- _EXERCISE REQUIREMENTS_
Reproduce the listing that follows with no differences at all.

- _DATASET RECORDS_
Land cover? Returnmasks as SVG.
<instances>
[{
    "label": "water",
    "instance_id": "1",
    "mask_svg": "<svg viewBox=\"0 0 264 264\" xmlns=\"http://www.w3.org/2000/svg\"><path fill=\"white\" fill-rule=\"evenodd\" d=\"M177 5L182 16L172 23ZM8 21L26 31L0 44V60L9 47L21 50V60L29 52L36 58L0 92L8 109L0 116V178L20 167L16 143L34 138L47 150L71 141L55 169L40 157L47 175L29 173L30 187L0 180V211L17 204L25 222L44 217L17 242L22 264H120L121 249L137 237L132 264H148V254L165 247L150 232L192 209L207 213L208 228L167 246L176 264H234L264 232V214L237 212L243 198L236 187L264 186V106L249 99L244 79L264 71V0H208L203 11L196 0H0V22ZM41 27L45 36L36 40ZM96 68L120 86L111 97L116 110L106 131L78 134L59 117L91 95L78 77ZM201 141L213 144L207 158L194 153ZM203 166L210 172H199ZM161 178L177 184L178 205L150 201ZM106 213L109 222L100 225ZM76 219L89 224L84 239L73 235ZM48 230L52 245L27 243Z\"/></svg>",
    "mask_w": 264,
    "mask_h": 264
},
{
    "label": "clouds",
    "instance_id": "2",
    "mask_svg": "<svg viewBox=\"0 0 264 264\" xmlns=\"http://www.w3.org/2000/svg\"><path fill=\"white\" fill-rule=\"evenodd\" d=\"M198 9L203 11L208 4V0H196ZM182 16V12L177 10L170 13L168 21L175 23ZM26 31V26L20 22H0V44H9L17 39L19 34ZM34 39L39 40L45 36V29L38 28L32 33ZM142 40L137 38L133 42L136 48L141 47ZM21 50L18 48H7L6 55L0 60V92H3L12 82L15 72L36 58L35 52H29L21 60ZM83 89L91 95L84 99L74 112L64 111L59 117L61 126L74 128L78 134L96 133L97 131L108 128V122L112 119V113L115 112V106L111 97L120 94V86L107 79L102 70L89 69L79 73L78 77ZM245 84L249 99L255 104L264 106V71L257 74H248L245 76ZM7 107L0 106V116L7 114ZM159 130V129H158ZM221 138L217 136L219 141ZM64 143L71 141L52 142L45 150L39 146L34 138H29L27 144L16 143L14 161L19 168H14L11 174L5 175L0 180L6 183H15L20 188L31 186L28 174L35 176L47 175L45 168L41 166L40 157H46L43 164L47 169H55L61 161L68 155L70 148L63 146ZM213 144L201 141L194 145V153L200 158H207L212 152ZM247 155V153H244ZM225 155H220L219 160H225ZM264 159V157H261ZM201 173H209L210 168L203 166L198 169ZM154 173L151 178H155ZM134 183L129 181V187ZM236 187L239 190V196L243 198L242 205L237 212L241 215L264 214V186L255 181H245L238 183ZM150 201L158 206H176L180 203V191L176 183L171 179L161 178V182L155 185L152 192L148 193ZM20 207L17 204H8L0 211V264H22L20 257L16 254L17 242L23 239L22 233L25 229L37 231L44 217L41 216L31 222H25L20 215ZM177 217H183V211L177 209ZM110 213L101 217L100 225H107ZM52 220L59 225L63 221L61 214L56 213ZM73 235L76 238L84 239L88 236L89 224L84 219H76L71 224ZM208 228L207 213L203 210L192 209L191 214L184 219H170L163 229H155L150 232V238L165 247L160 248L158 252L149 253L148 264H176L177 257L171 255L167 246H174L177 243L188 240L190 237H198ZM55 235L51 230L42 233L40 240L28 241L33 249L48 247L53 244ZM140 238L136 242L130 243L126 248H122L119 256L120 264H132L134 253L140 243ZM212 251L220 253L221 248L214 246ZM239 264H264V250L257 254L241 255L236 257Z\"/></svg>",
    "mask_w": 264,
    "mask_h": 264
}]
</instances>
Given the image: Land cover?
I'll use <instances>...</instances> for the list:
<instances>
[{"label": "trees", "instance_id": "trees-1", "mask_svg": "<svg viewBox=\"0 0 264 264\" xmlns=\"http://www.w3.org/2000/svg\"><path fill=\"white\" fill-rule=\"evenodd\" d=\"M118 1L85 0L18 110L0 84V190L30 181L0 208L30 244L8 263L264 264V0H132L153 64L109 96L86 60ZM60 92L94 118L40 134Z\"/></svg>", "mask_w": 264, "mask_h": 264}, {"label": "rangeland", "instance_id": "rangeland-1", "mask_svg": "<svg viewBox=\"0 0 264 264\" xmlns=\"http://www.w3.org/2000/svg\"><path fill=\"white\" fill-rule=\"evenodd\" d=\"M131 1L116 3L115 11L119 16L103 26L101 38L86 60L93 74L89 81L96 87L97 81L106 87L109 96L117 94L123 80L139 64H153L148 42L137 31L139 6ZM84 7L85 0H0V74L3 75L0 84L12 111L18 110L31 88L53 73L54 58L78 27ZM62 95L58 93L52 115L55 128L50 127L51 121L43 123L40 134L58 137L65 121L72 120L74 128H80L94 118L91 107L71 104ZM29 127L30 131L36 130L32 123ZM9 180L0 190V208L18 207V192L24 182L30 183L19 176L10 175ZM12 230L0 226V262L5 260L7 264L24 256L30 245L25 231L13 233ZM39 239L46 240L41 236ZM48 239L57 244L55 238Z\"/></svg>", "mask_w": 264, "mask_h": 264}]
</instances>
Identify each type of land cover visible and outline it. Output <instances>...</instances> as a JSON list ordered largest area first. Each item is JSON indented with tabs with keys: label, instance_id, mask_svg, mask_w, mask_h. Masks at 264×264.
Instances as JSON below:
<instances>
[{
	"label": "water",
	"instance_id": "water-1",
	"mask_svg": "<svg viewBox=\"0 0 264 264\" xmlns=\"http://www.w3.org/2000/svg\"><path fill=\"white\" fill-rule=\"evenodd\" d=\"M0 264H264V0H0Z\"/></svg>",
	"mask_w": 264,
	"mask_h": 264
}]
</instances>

- _SOLUTION TO THE PROBLEM_
Land cover? Returnmasks as SVG.
<instances>
[{
    "label": "water",
    "instance_id": "1",
    "mask_svg": "<svg viewBox=\"0 0 264 264\" xmlns=\"http://www.w3.org/2000/svg\"><path fill=\"white\" fill-rule=\"evenodd\" d=\"M177 5L182 16L172 23ZM8 21L26 31L0 44V60L9 47L21 50V60L29 52L36 58L0 92L8 109L0 116V178L20 167L16 143L34 138L47 150L71 141L55 169L40 157L47 175L29 173L30 187L0 180V211L17 204L25 222L44 217L17 242L22 264H120L121 249L137 237L132 264H148V254L165 247L150 232L192 209L207 213L208 228L167 246L176 264H234L264 232V214L237 212L243 198L236 187L264 186V106L249 99L244 79L264 71V0H208L203 11L196 0H0V22ZM41 27L45 36L36 40ZM96 68L120 86L111 97L116 110L106 131L78 134L59 117L91 95L78 77ZM201 141L213 144L207 158L194 153ZM203 166L210 172H199ZM161 178L177 184L178 205L150 201ZM106 213L109 222L100 225ZM76 219L89 224L84 239L73 235ZM48 230L52 245L27 243Z\"/></svg>",
    "mask_w": 264,
    "mask_h": 264
},
{
    "label": "clouds",
    "instance_id": "2",
    "mask_svg": "<svg viewBox=\"0 0 264 264\" xmlns=\"http://www.w3.org/2000/svg\"><path fill=\"white\" fill-rule=\"evenodd\" d=\"M198 9L203 11L208 4V0H196ZM182 16V12L177 10L170 13L168 21L175 23ZM26 31V26L20 22H0V44H9L17 39L19 34ZM34 39L39 40L45 36V29L38 28L32 33ZM142 40L137 38L133 42L136 48L141 47ZM21 50L18 48H7L6 55L0 60V92H3L12 82L15 72L36 58L35 52H29L21 60ZM83 89L91 95L84 99L74 112L64 111L59 117L61 126L74 128L78 134L96 133L97 131L108 128V122L112 119V113L115 112V106L111 97L120 94V86L107 79L102 70L89 69L79 73L78 77ZM245 84L249 99L255 104L264 106V71L257 74H248L245 76ZM7 107L0 106V116L7 114ZM159 130V129H158ZM221 138L217 136L219 141ZM64 143L71 141L52 142L45 150L39 146L34 138H29L27 144L16 143L14 161L19 168H14L11 174L5 175L0 180L6 183H15L20 188L31 186L28 174L35 176L47 175L45 168L41 166L40 157H46L43 164L47 169H55L61 161L68 155L70 148L63 146ZM213 144L201 141L194 145V153L200 158H207L212 152ZM247 155V153H244ZM225 155H220L219 160H225ZM264 159V157H261ZM201 173H209L210 168L203 166L198 169ZM154 173L151 178H155ZM134 183L129 181V187ZM236 187L239 190V196L243 198L242 205L237 212L241 215L264 214V186L255 181H245L238 183ZM150 201L158 206H176L180 203V191L176 183L171 179L161 178V182L155 185L152 192L148 193ZM20 207L17 204H8L0 211V264H22L20 257L16 254L17 242L23 239L22 233L25 229L37 231L44 217L41 216L31 222H25L20 215ZM177 217H183V211L177 209ZM110 213L101 217L100 225H107ZM52 220L59 225L63 221L61 214L56 213ZM73 235L76 238L84 239L88 236L89 224L84 219H76L71 224ZM208 228L207 213L203 210L192 209L191 214L184 219H170L163 229H155L150 232V238L165 247L160 248L158 252L149 253L148 264H176L177 257L171 255L167 246H174L177 243L188 240L190 237H198ZM55 235L51 230L42 233L40 240L28 241L33 249L48 247L53 244ZM140 238L136 242L130 243L126 248H122L119 256L120 264H132L134 253L140 243ZM212 251L220 253L221 248L214 246ZM239 264H264V250L257 254L241 255L236 257Z\"/></svg>",
    "mask_w": 264,
    "mask_h": 264
}]
</instances>
Given the image: Land cover?
I'll use <instances>...</instances> for the list:
<instances>
[{"label": "trees", "instance_id": "trees-1", "mask_svg": "<svg viewBox=\"0 0 264 264\" xmlns=\"http://www.w3.org/2000/svg\"><path fill=\"white\" fill-rule=\"evenodd\" d=\"M118 1L85 0L18 110L0 84V190L30 181L0 208L30 244L8 263L264 264V0H132L153 64L109 96L86 60ZM60 92L94 118L40 134Z\"/></svg>", "mask_w": 264, "mask_h": 264}, {"label": "rangeland", "instance_id": "rangeland-1", "mask_svg": "<svg viewBox=\"0 0 264 264\" xmlns=\"http://www.w3.org/2000/svg\"><path fill=\"white\" fill-rule=\"evenodd\" d=\"M131 1L116 3L115 11L119 16L103 26L101 38L86 60L93 74L89 81L96 87L97 81L106 87L109 96L117 94L123 80L139 64H153L148 42L137 31L139 6ZM84 7L85 0H0V74L3 75L0 84L12 111L18 110L31 88L53 73L54 58L78 27ZM62 95L58 93L52 115L55 128L50 127L51 121L43 123L40 134L58 137L65 121L72 120L74 128H80L94 118L91 107L71 104ZM29 127L30 131L36 130L32 123ZM9 180L0 190V208L18 207V192L24 182L30 183L19 176L10 175ZM12 230L0 226V262L5 260L7 264L24 256L30 245L25 231L13 233ZM39 239L46 240L41 236ZM48 239L57 244L55 238Z\"/></svg>", "mask_w": 264, "mask_h": 264}]
</instances>
Identify each type of land cover visible and outline it. Output <instances>...</instances> as a JSON list ordered largest area first. Each item is JSON indented with tabs with keys: label, instance_id, mask_svg, mask_w, mask_h. Masks at 264×264.
Instances as JSON below:
<instances>
[{
	"label": "water",
	"instance_id": "water-1",
	"mask_svg": "<svg viewBox=\"0 0 264 264\" xmlns=\"http://www.w3.org/2000/svg\"><path fill=\"white\" fill-rule=\"evenodd\" d=\"M0 264H264V0H0Z\"/></svg>",
	"mask_w": 264,
	"mask_h": 264
}]
</instances>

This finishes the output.